=== Available data ===

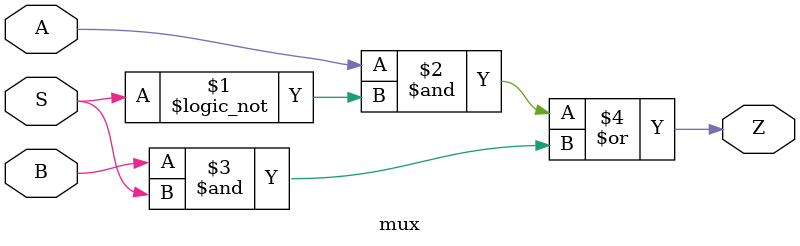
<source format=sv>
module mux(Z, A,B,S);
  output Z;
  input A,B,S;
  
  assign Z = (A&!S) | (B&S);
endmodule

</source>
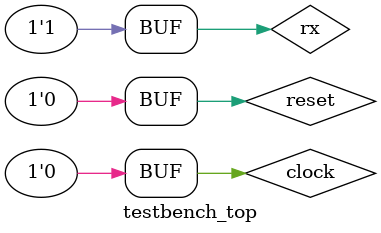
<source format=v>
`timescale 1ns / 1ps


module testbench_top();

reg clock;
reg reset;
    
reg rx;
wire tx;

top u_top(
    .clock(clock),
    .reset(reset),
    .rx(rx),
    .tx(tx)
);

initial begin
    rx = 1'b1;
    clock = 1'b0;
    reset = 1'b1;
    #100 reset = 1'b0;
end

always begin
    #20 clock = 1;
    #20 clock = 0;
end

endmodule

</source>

===

What you are asked to do | Find every line of the data that includes the string "reset". Copy each of those lines.

Result |
reg reset;
    .reset(reset),
    reset = 1'b1;
    #100 reset = 1'b0;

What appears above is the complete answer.